Overview

A Model Partnership for Protect, Restore, and Connect

Photo by Irina-Kogan
San Vicente is a 6-mile-long and 3-mile-wide protected forest that connects 27,500 acres of contiguous protected woodland in the Santa Cruz Mountains. Photo by Irina Kogan.

Spanning more than 6 miles long and 2.5 miles wide, San Vicente Redwoods is a keystone property in the Santa Cruz Mountains, connecting 27,500 acres of contiguous protected woodland. It is home to 90 ancient redwoods, as well as a variety of rare, threatened, and endangered plants and animals, including the California red-legged frog, Shreve and Oracle oaks, and Anderson’s manzanita. Many of California’s signature mammals also roam here: mountain lions, black-tailed deer, bobcats, and coyotes. San Vicente’s ecological health impacts the entire region. The property provides drinking water for the town of Davenport and Santa Cruz and clean flows for streams supporting imperiled fish such as endangered coho salmon and threatened steelhead trout.

Protect and Restore

Under the threat of development and subdivision, San Vicente Redwoods received a reprieve in 2011 when the partnership of the League, Sempervirens Fund, Peninsula Open Space Trust (POST), Land Trust of Santa Cruz County, and The Nature Conservancy purchased the property. Ultimately, Sempervirens Fund and POST retained ownership while the League obtained a conservation easement over the property, ensuring protection of features such as old-growth redwoods, directs restoration projects, and monitors timber harvests. The Land Trust of Santa Cruz County has led the planning and implementation of a public access plan for the property. 
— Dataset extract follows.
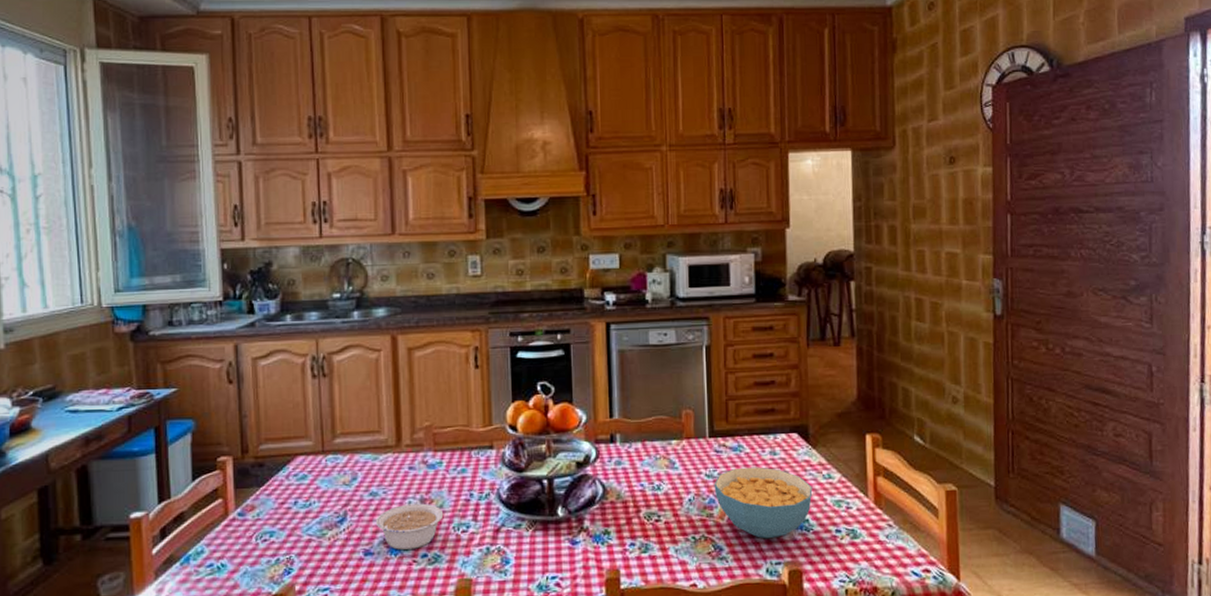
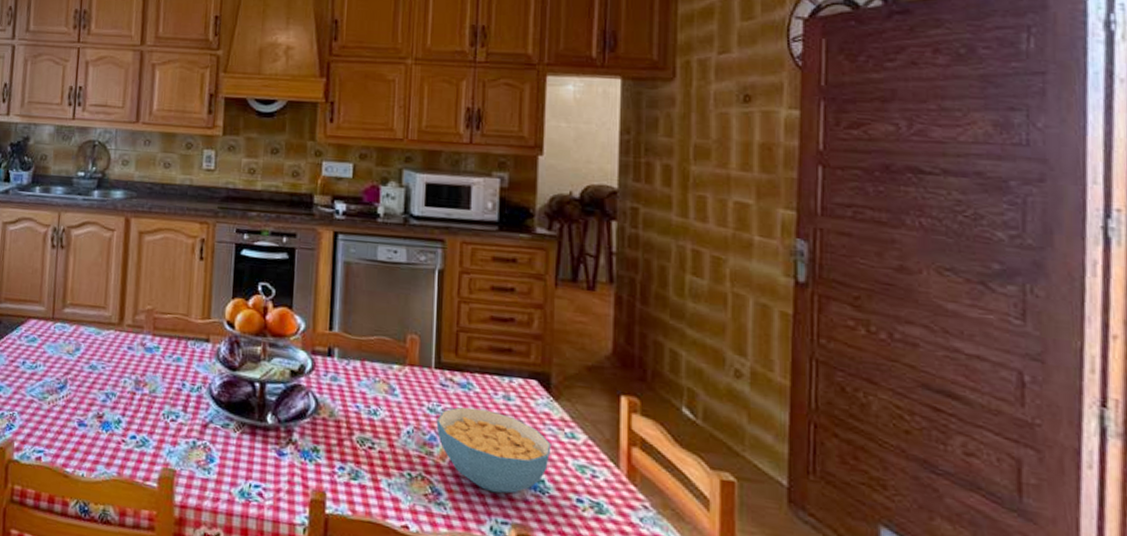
legume: present [375,503,444,551] -> none [91,383,156,429]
Restoration will speed the return of old-growth forest characteristics, such as giant coast redwoods, which store huge amounts of carbon and help mitigate climate change. Work in the restoration reserve areas of the property is funded partially through our partners’ sustainable harvesting of young redwoods and other trees in the working forest part of the property. Our partners have applied strict guidelines for sustainable wood harvesting while permanently protecting the features we all value: old redwoods, habitat for endangered wildlife, clean waterways, and access to recreation.
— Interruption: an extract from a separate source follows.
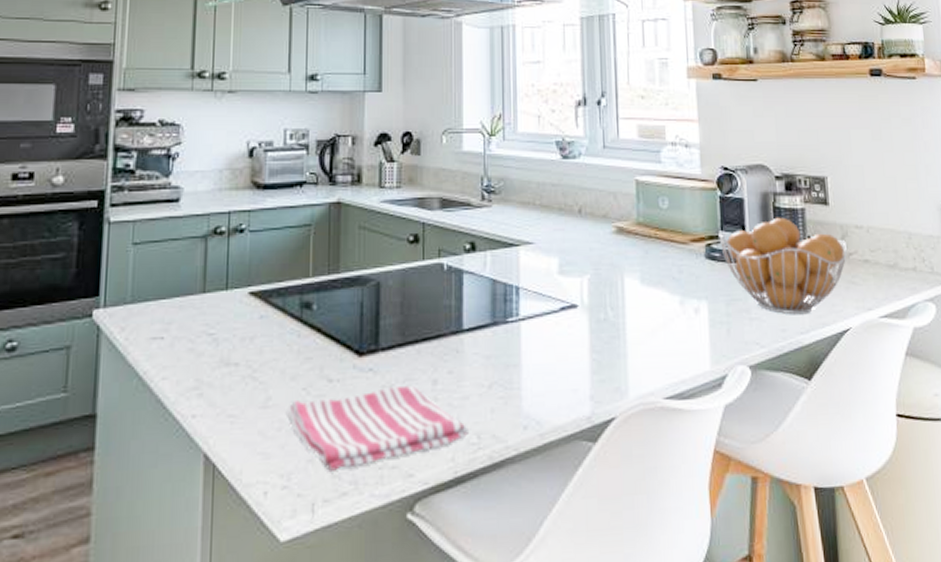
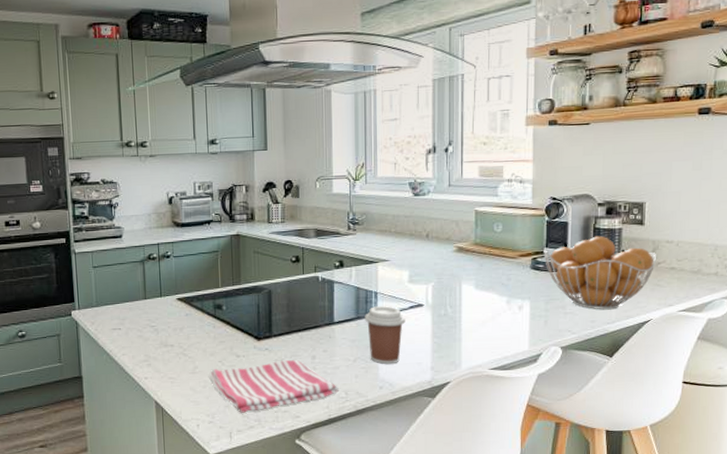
coffee cup: none [503,306,555,393] -> present [365,306,405,365]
Phase one of the Deadman Gulch restoration project has been completed, which entailed thinning 110 acres of young, overcrowded forest — a consequence of past clear-cutting. Our research has shown that the forest responds positively to thinning, which gives bigger trees room and resources to reach their potential to grow large and reduces the risk of severe wildfires by eliminating excess fuels. In 2019, logs were placed in San Vicente Creek to restore pools for endangered coho salmon and threatened steelhead trout.
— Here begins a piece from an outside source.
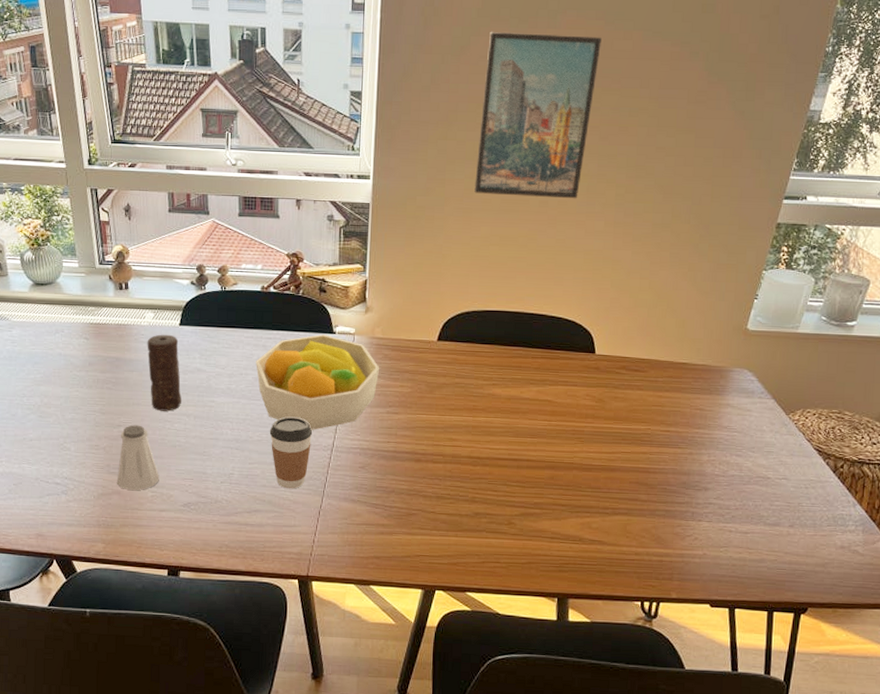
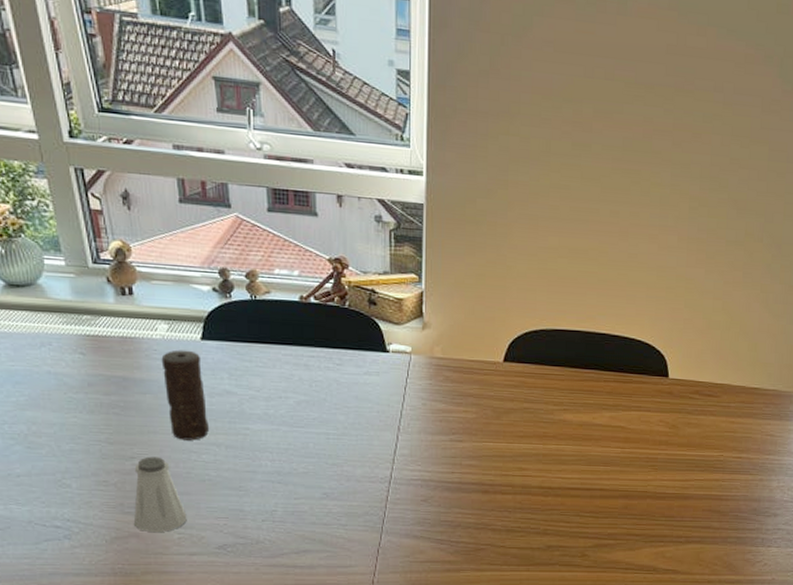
fruit bowl: present [256,334,380,430] -> none [297,353,441,461]
coffee cup: present [269,416,313,489] -> none [317,445,367,526]
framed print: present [474,32,602,199] -> none [540,13,674,210]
Our restoration progress would not be possible without local community involvement. Volunteers have assisted in invasive plant removal. The Amah Mutsun Tribal Band participated in the partners’ prescribed burn in October 2016 and helped to plant 5,500 coast redwood and Douglas-fir seedlings in the Deadman Gulch Restoration Reserve and Working Forest unit in winter 2021.

In addition, scientists are conducting research studies at San Vicente, including Chris Wilmers of the University of California, Santa Cruz, who has been researching mountain lions. The property is so vast that wide-ranging mountain lions have established several nurseries here.

Post-Fire Landscape

In fall 2020, most of San Vicente burned in the CZU Lightning Complex fire — roughly half of it at high severity. It appears that the work we’ve done to reduce the density of trees in fire-prone areas and create shaded fuel breaks may have helped to reduce some fire severity. The League and our partners are actively refining our restoration vision to incorporate the impacts of the fire and guide our current restoration thinning and prescribed burning projects so the property will be more resilient in future wildfires.

Public Access

The League, Sempervirens Fund, POST, and the Land Trust of Santa Cruz County plan to provide public access to 38 miles of trails in San Vicente Redwoods for millions of people in the San Francisco Bay Area and surrounding communities. As of December 2022, the first 7.3 miles is open to the public. The trails feature spectacular views of the California coastline and will give visitors a look at a forest recovering from clearcutting and wildfire. Through public access, San Vicente Redwoods will meet ecological, social, and economic needs, advancing shared goals on a single property that serves people and wildlife of the region.